時は天平時代、藤原不比等の三男・宇合(うまかい)の子として藤原式家に生を受けた広嗣。ところが順調だった出世街道は、唐より帰朝した吉備真備、僧・玄らの台頭で揺らぐことに。とくに玄は評判が悪く、それらを朝廷から除くためとして、広嗣は遷任されていた九州の太宰府で兵を挙げた。
この反乱は官軍の攻撃を受けて約二か月で鎮圧され、広嗣は非業の最後を遂げる。
しかし、やがて玄は失脚。流された筑紫で広嗣の猛霊に八つ裂きにされる。
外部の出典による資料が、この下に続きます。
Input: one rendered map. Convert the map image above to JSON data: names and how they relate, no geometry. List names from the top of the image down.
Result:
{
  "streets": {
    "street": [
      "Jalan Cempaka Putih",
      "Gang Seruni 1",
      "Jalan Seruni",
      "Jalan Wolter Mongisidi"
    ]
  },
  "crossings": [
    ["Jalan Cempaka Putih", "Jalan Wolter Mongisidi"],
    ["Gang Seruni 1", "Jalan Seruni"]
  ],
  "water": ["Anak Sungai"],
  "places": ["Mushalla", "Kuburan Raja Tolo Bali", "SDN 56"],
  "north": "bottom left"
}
その遺体は奈良の地へ飛散し、首は頭塔山、腕は肘塚(かいな)町、眉と目は大豆山(まめやま)町に落ちたという(町名は現存する)。日本のピラミッド・頭塔は長らく玄の首塚だと伝えられてきた。
そこで陰陽道にたけた真備が広嗣憤死の地・肥前の鏡山(松浦山)に広嗣を祀り、鎮めたとされる。奈良の鏡神社は、佐賀の鏡神社を広嗣の邸宅址と伝えられる当地に勧請したものだ。
とはいえ、古来“祟り”とは神の専売特許であり、神祇官が卜占によって認定するものだった。つまり死んだ人が祟るという認識は当時はなかったのだ。
人の霊が祟った早い例は、長岡京遷都に絡んで失脚させられた桓武天皇の弟・早良親王だろう。そして道真の登場で怨霊と祟りは強く結びつき、市民権を得る。現代においては何でも祟りといわれる始末だが。
こうした流れの中で広嗣怨霊説は後に作られていったようだ。とはいえ、年代順でいえば広嗣は怨霊の元祖。その広嗣と道真がともに“太宰府”というキーワードで結ばれているのもまた面白い。